Dengan demikian, setelah pertama 'minyak kejutan' pada bulan Oktober 1973, ketergantungan Jepang pada minyak

impor dari Timur Tengah berarti bahwa itu menolak untuk menarik garis kebijakan AS dari

mencoba untuk mengatur kartel konsumen untuk melawan daya tawar meningkat Organisasi Negara Pengekspor Minyak (OPEC). Sebaliknya, Jepang meluncurkan kampanye independen dan kuat diplomasi sumber daya (Shigen gaikō) sebagai cara untuk

membangun kembali akses ke ini pasokan energi vital (Ozaki 1985). Bagi banyak orang, Jepang

Tantangan tampaknya muncul dari kebijakan perdagangan merkantilis dan bebas riding, yang

diduga terkikis US kekuatan ekonomi dan menghasilkan friksi perdagangan bilateral yang parah di

akhir 1960-an dan 1970-an, dengan perselisihan ekspor tekstil dan mobil Jepang. Apapun motivasinya, ini menggambarkan dengan jelas kesediaan kebijakan Jepang membuat agen untuk pergi sejauh untuk menantang dasar-dasar kepemimpinan Amerika, jika

kepentingan negara Jepang dan rakyatnya hanya bisa dikejar dengan cara ini. Ini

penguatan hubungan dengan bagian lain dari dunia di samping Amerika Serikat pada awal 1970-an

itu disebut diplomasi omnidirectional (zenhōi gaikō).

Namun demikian, meskipun fakta bahwa kepatuhan Jepang ke AS menyeluruh hegemonik

Kerangka terlihat untuk melonggarkan pada 1970-an dan alasan untuk kerjasama bilateral

datang dipertanyakan dengan meningkatnya frekuensi, pola dasar internasional hubungan tetap Yoshida Ajaran dan keselarasan dengan AS (Edstrom 1999: 178). Jepang terus bergantung pada pasar AS dan sistem perdagangan liberal AS- terinspirasi, US

sponsorship di lembaga-lembaga politik internasional dan AS kekuatan militer untuk keamanan.

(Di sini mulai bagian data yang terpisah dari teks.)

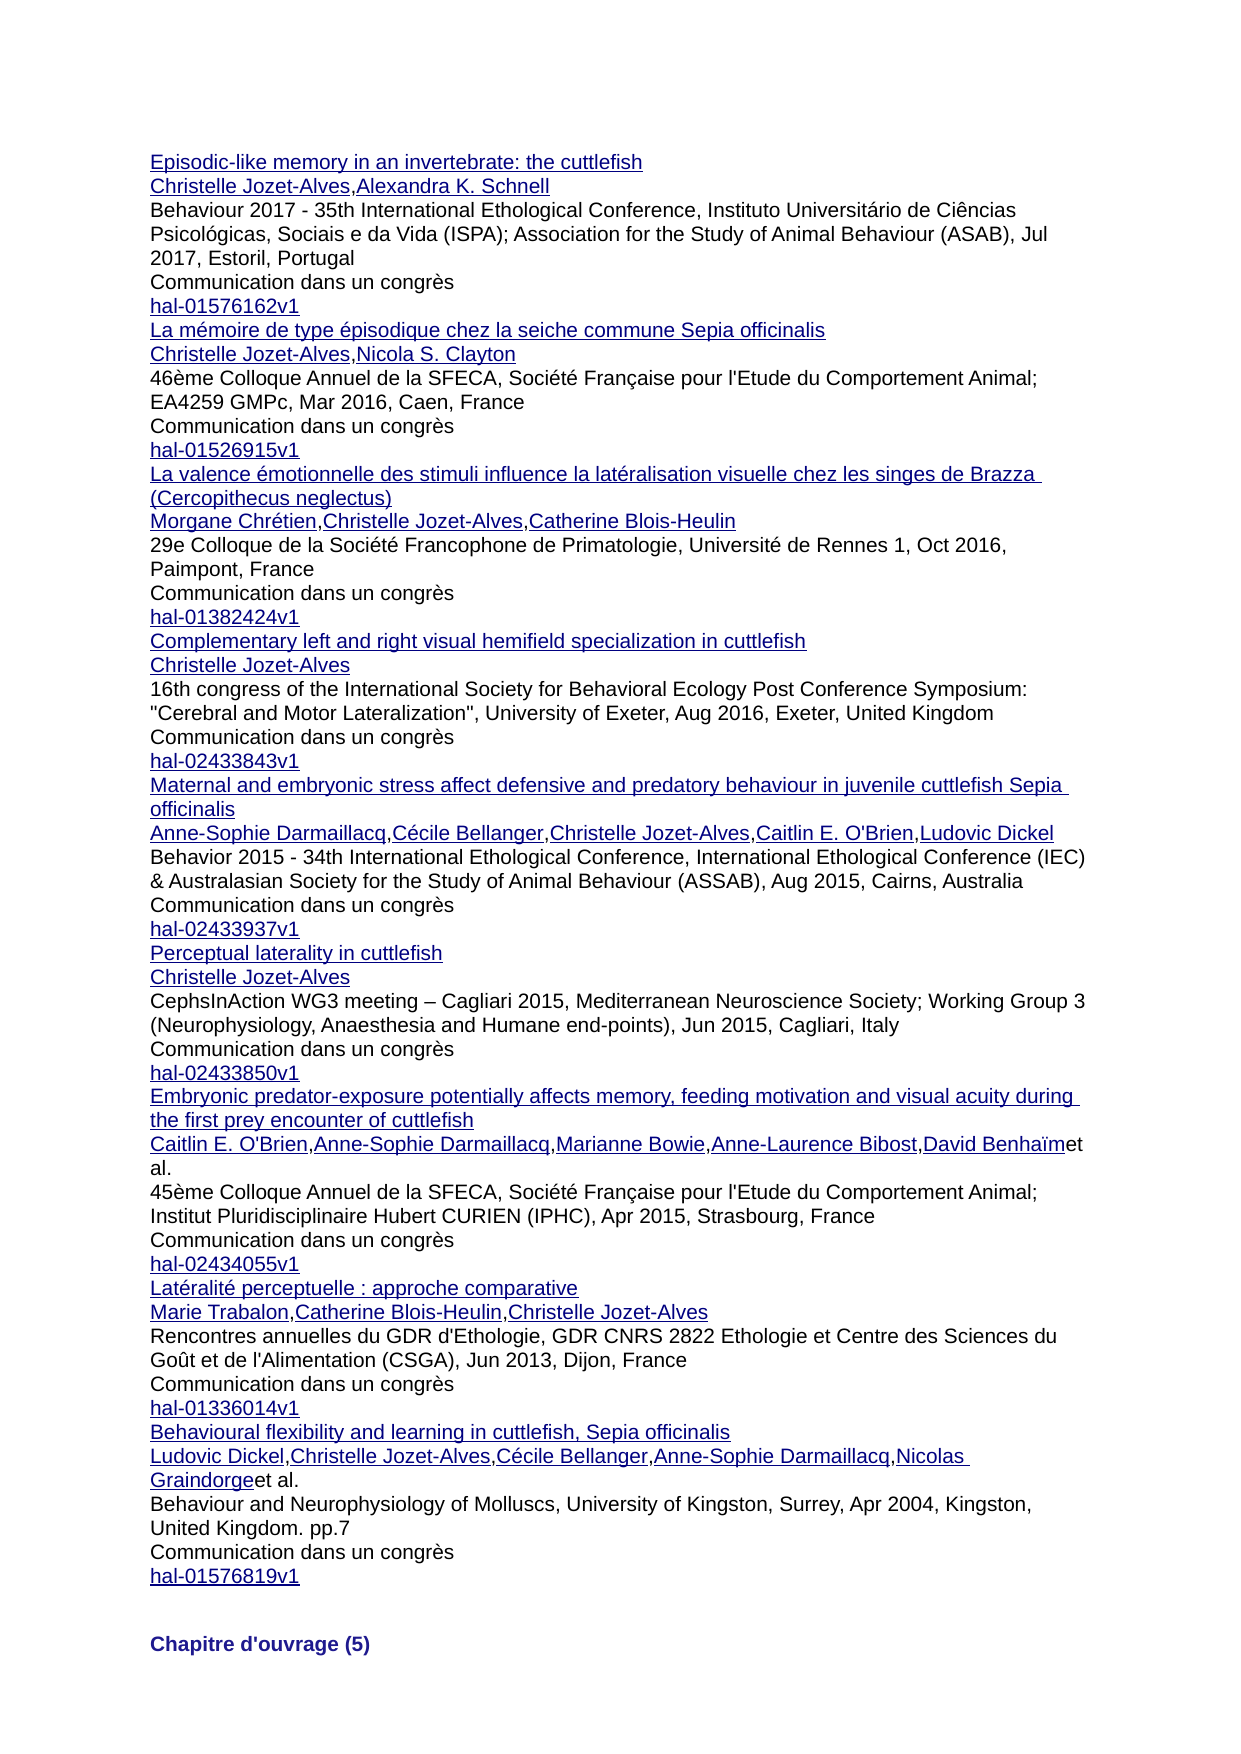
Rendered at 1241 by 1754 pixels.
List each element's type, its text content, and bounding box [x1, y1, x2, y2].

The

Hasilnya adalah bahwa, meskipun pemerintah Jepang berturut-turut bekerja terus untuk peningkatan hubungan bilateral dengan negara-negara Eropa dan Asia Timur, dan kadang-kadang mengejar konsep kedaerahan dan multilateral seperti 1980 Pacific Basin

Kerjasama di bawah pemerintahan Perdana Menteri Ohira Masayoshi (1978-1980) (Nagatomi 1988; Korhonen 1994), fokus utama dari upaya diplomatik mereka adalah untuk

menjaga hubungan bilateral yang sehat dengan AS. Kebijakan ini diperkuat dengan terjadinya Perang Dingin kedua setelah invasi Uni Soviet dari Afghanistan di

Desember 1979 dan kebutuhan yang dirasakan di bawah pemerintahan Presiden Ronald Reagan AS (1980-8) dan Perdana Menteri Nakasone Yasuhiro (1982-7) untuk peningkatan kerja sama antara AS dan Jepang untuk melawan aktivitas militer Soviet di Asia Timur.